Le deuxième mandat de Donald Trump comme président des États-Unis risque de venir chambouler encore davantage la situation géopolitique. Le ministre luxembourgeois des Affaires étrangères mise toutefois sur une approche constructive. «Je connais Donald Trump du temps où j’étais Premier ministre. Je vais travailler avec lui et ses équipes, comme ce fut le cas entre 2016 et 2020, afin de continuer à renforcer les relations bilatérales entre le Luxembourg et les États-Unis ainsi que pour défendre de manière conséquente nos intérêts et valeurs», met en perspective Xavier Bettel.
Il dit aussi avoir bon espoir que Donald Trump ne remettra pas en cause la démocratie, la séparation des pouvoirs ou le droit humanitaire. Cet optimisme vaut aussi pour l’engagement des États-Unis à l’échelle internationale : «Je compte sur le gouvernement américain pour s’attaquer aux grandes crises que la communauté internationale cherche à maîtriser.»
Fin novembre, les ministres des Affaires étrangères et de l’Économie se rendront dans le cadre d’une mission économique à Pékin, Shanghai et Hong Kong. «La Chine reste un partenaire important dans de nombreux domaines», ne cache pas Xavier Bettel. Il se dit cependant conscient que les relations qu’entretiennent le Luxembourg et l’UE avec le pays du président Xi Jinping sont marquées par des tensions diplomatiques. «Je reste convaincu que ce n’est pas une bonne idée de mettre dans le même panier la Chine et la Russie dans le contexte de la guerre en Ukraine.

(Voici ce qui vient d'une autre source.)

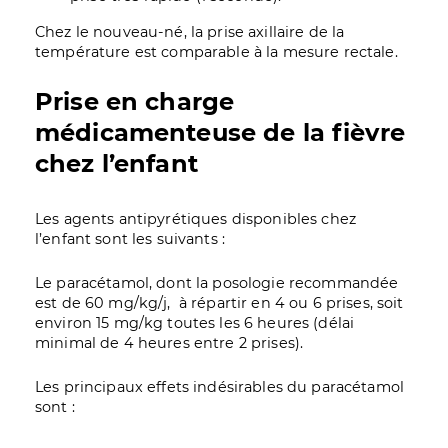
Chez le nouveau-né, la prise axillaire de la
température est comparable à la mesure rectale.
Prise en charge
médicamenteuse de la fièvre
chez l’enfant
Les agents antipyrétiques disponibles chez
l’enfant sont les suivants :
Le paracétamol, dont la posologie recommandée
est de 60 mg/kg/j, à répartir en 4 ou 6 prises, soit
environ 15 mg/kg toutes les 6 heures (délai
minimal de 4 heures entre 2 prises).
Les principaux effets indésirables du paracétamol
sont :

Il existe dans différents domaines des soutiens chinois pour la guerre menée par la Russie, mais la Chine appartient aussi aux rares pays qui peuvent contribuer à obtenir une paix durable et juste en Ukraine», développe le ministre libéral. Si Xavier Bettel n’a pas mentionné Taïwan, il a toutefois souligné qu’il existe des «différends» à propos du respect des droits de l’homme en Chine.
Lors de sa première année comme ministre des Affaires étrangères, Xavier Bettel dit avoir pu constater que «l’UE a souvent du mal à trouver des positions communes». «Peut-être que l’élection de Donald Trump est un bon moment pour se rendre compte que l’unité est notre plus grande force en tant qu’UE», souligne le chef de la diplomatie luxembourgeoise.

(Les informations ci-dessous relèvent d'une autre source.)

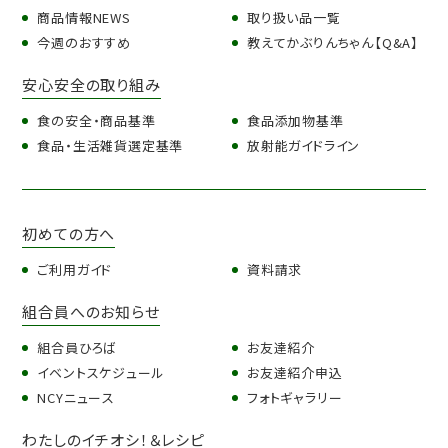
商品情報NEWS
取り扱い品一覧
今週のおすすめ
教えてかぶりんちゃん【Q&A】
安心安全の取り組み
食の安全・商品基準
食品添加物基準
食品・生活雑貨選定基準
放射能ガイドライン
初めての方へ
ご利用ガイド
資料請求
組合員へのお知らせ
組合員ひろば
お友達紹介
イベントスケジュール
お友達紹介申込
NCYニュース
フォトギャラリー
わたしのイチオシ！＆レシピ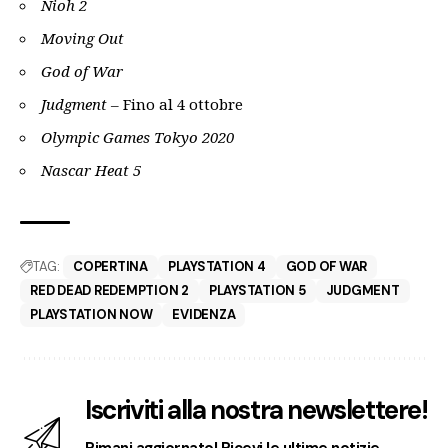
Nioh 2
Moving Out
God of War
Judgment –
Fino al 4 ottobre
Olympic Games Tokyo 2020
Nascar Heat 5
TAG:
COPERTINA
PLAYSTATION 4
GOD OF WAR
RED DEAD REDEMPTION 2
PLAYSTATION 5
JUDGMENT
PLAYSTATION NOW
EVIDENZA
Iscriviti alla nostra newslettere!
Rimani aggiornato! Ricevi le ultime notizie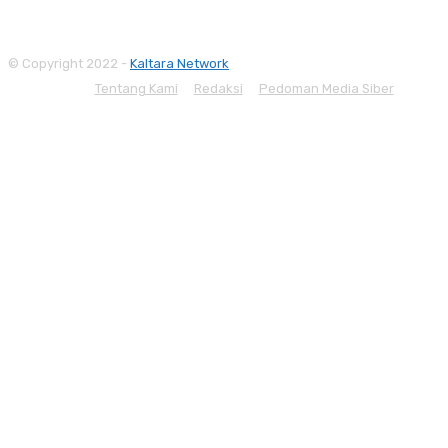
© Copyright 2022 -
Kaltara Network
Tentang Kami
Redaksi
Pedoman Media Siber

Il salue que la prochaine Commission européenne compte mettre un accent plus particulier sur le marché unique, la compétitivité de l’UE et la simplification des procédures.
En amont du 40e anniversaire des accords de Schengen, qui sera célébré en 2025, Xavier Bettel a tenu à dénoncer la réintroduction par l’Allemagne et la France de contrôles aux frontières avec le Luxembourg.

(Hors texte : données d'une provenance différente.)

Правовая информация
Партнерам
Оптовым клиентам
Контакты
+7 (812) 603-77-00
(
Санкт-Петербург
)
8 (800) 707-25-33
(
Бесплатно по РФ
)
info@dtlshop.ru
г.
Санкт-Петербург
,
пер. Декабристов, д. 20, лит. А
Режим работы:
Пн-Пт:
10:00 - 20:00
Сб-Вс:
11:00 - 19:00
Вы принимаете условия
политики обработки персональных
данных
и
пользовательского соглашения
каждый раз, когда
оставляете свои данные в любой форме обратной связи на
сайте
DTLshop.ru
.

«Il est de notre responsabilité de répéter encore et toujours que les accords de Schengen sont un des plus importants symboles européens, représentant l’unité et la liberté pour de nombreux citoyens», martèle le ministre.
Xavier Bettel rappelle l’importance d’avoir réuni sous un même toit tous les aspects de la politique étrangère, y compris le commerce extérieur. Un des chapitres de sa déclaration a donc été consacré à ce volet, avec une annonce plutôt surprenante : «Pour le moment, nous ne pouvons pas accorder notre feu vert au Mercosur. Nous attendons que la Commission européenne nous présente le texte négocié, y compris les engagements supplémentaires pris.»
Le gouvernement rejoint donc les pays qui remettent, du moins partiellement, en cause l’accord de libre-échange que l’UE est sur le point de conclure avec les cinq pays qui forment le Mercosur : l’Argentine, le Brésil, le Paraguay, l’Uruguay et la Bolivie. «L’objectif est d’assurer un certain level playing field», souligne Xavier Bettel, soit des règles du jeu équitables.
Le gouvernement compte en outre approfondir ses relations commerciales avec le Canada, la Chine, le Japon, la Corée du Sud ou encore l’Inde.